# EXERCISE BRIEF:
Render the lines as a numbered list with blank lines left out. Begin at the line that has "common name: Italian garlic" and stop at the end of the records.

# GIVEN DATA:
>>

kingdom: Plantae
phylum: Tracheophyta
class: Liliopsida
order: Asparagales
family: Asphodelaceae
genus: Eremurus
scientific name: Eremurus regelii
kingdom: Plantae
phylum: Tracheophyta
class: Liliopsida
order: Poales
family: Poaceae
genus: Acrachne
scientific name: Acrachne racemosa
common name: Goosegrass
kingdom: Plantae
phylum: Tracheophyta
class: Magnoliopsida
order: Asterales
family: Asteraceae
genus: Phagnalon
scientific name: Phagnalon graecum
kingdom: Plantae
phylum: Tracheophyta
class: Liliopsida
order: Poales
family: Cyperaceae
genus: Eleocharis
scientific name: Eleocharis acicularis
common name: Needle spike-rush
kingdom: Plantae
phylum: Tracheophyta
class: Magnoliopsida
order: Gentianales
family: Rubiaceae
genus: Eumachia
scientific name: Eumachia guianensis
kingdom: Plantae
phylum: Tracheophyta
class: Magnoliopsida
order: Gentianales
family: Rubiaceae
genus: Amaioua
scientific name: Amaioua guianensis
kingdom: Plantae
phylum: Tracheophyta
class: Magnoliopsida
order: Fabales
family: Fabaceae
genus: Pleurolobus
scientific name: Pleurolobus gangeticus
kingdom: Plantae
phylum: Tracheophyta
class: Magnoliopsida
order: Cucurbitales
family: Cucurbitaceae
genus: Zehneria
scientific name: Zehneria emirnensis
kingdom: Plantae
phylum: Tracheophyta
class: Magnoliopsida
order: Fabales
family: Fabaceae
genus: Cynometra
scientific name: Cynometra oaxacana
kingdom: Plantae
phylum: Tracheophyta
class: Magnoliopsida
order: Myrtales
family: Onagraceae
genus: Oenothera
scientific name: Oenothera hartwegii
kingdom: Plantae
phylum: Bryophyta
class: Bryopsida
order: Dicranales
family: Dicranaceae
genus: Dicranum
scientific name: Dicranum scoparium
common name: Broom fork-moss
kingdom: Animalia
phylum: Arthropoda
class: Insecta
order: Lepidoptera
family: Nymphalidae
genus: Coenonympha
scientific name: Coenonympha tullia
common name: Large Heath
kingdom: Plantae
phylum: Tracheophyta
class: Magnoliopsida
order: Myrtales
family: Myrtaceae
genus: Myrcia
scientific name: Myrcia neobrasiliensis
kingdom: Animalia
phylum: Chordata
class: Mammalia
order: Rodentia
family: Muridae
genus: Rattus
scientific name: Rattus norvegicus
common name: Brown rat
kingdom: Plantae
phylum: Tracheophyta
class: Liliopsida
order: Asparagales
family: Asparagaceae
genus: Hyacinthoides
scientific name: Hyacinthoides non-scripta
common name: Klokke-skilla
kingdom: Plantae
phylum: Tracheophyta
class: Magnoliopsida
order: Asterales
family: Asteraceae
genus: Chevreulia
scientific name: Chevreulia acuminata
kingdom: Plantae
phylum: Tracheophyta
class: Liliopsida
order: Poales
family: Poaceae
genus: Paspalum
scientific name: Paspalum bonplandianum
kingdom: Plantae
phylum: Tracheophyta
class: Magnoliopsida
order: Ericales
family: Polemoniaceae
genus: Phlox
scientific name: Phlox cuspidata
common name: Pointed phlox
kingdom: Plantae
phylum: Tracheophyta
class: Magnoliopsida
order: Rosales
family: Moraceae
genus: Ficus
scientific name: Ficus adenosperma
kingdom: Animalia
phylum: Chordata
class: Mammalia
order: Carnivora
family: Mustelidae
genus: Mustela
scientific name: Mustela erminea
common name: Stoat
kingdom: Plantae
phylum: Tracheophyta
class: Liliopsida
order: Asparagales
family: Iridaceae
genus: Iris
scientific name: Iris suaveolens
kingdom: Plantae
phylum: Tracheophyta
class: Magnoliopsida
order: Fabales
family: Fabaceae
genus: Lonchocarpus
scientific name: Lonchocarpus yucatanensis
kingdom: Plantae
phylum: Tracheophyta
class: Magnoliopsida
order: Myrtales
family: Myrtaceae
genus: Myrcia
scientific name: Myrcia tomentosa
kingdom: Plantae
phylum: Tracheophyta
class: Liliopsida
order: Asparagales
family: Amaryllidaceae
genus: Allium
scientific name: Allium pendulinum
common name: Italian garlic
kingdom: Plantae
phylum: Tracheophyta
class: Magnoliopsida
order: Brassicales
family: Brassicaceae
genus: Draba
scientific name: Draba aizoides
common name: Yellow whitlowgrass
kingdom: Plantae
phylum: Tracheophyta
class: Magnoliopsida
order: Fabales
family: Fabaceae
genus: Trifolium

<<

# RESPONSE TO THE EXERCISE:
1. common name: Italian garlic
2. kingdom: Plantae
3. phylum: Tracheophyta
4. class: Magnoliopsida
5. order: Brassicales
6. family: Brassicaceae
7. genus: Draba
8. scientific name: Draba aizoides
9. common name: Yellow whitlowgrass
10. kingdom: Plantae
11. phylum: Tracheophyta
12. class: Magnoliopsida
13. order: Fabales
14. family: Fabaceae
15. genus: Trifolium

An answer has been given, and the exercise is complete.